Main

We found that xenon had virtually no effect on GABAA receptors. Currents activated by 3 μM GABA, both in voltage-clamped cultured rat hippocampal neurons and in voltage-clamped PA3 cells4 that stably expressed defined GABAA subunits, were not significantly affected even by 100% xenon (to function as a human anaesthetic, the half-maximal effective concentration (EC50) is 71% v/v; ref. 5). Xenon also had little effect on functional GABA-releasing synapses in hippocampal neurons, with 80% xenon reducing peak inhibitory postsynaptic currents by only 8±2%. This result indicates that the presynaptic effects of xenon must also be very modest.

Apart from the GABAA receptor, the only generally accepted neuronal target of conventional anaesthetics is the NMDA receptor. This subtype of glutamate-activated ionotropic channels is implicated in synaptic mechanisms underlying learning, memory and the perception of pain6. The NMDA receptor is also believed to be a target of the intravenous general anaesthetic agent ketamine7, and possibly nitrous oxide8.

We therefore looked at the effects of xenon on NMDA-activated currents in cultured hippocampal neurons. We found that 80% xenon, which will maintain surgical anaesthesia, reduced NMDA-activated currents by about 60% (Fig. 1a), with no significant change in the NMDA EC50 value or Hill coefficient. This non-competitive inhibition indicates that xenon should strongly inhibit neural transmission, despite the high glutamate concentrations in synaptic clefts.

Figure 1: Xenon inhibits NMDA receptors in cultured rat hippocampal neurons.
figure 1

a, NMDA activates an inward current (in neurons clamped at - 60 mV) with an EC50 of 24±2 μM NMDA and a Hill coefficient of 1.2±0.1. Xenon inhibited the current by approximately 60% but did not significantly change either the EC50 or the Hill coefficient. Each data point represents the mean peak current from at least 6 cells. Inset, typical current traces (at 100 μM NMDA) in the presence and absence of xenon. b, Xenon selectively inhibits the NMDA-receptor-mediated component of glutamatergic excitatory postsynaptic currents (EPSCs). Neurons were voltage-clamped at - 60 mV; synaptic responses were stimulated by a 2-ms depolarizing pulse to + 20 mV. Control glutamatergic EPSCs displayed a characteristic biphasic decay. The slow component was completely blocked by 200 μM AP5, leaving the fast component almost unaffected. Inset, the NMDA-receptor-mediated component (the difference between the control EPSC and that in the presence of AP5) and its size in the presence of xenon (calculated by taking the difference between the EPSC in the presence of xenon and that in the presence of AP5). Control solutions were equilibrated at room temperature with 80% N2 and 20% O2, and test solutions with 80% Xe and 20% O2.

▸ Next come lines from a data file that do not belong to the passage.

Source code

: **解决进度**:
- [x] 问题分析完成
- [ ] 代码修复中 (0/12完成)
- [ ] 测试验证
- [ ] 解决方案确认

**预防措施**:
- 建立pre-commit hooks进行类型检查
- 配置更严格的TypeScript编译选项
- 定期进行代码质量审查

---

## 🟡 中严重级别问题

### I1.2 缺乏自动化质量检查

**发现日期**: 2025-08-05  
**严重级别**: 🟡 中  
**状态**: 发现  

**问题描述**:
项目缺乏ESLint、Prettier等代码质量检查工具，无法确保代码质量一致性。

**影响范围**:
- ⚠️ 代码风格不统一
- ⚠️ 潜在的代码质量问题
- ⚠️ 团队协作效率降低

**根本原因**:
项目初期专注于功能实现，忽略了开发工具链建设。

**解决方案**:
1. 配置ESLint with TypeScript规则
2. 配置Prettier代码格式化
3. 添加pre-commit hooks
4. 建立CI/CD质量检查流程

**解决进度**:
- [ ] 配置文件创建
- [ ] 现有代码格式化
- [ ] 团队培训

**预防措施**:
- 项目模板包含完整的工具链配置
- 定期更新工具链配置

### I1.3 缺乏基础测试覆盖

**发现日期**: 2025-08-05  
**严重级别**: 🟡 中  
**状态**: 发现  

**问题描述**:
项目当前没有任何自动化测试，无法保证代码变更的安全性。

We then tested this in microisland cultures of hippocampal neurons that form synapses with themselves (autapses)9. A typical glutamatergic postsynaptic current recorded from a hippocampal neuron is shown in Fig. 1b. The control records show a characteristic biphasic time course, with a fast component mediated by non-NMDA receptors and a much slower component mediated by NMDA receptors. This NMDA receptor-mediated component could be readily identified as it was blocked by the highly selective competitive antagonist AP5 (dl-2-amino-5-phosphonopentanoate)10.

Addition of 200 μM AP5 almost completely blocked the slow component, leaving only a fast component, with a single exponential time course very similar to that of the control fast component. The effect of xenon on the glutamatergic postsynaptic current resembled that of AP5 (Fig. 1b). The slow, NMDA-receptor-mediated component was reduced by over 70%, whereas the fast component barely changed. So, not only did xenon inhibit synaptic NMDA receptors, it had little apparent effect on non-NMDA receptors.

If xenon exerts its effects by inhibiting NMDA receptors, then this explains some important features of its pharmacological profile, particularly as NMDA-receptor antagonists can relieve pain and cause amnesia, which are features of xenon anaesthesia. Like nitrous oxide (‘laughing gas’), which may also act, at least partly, on NMDA receptors8, xenon can induce a state of euphoria. Other neuronal targets for xenon may emerge, but its powerful inhibition of the NMDA receptor is likely to be instrumental in the anaesthetic and analgesic effects of this ‘inert’ gas.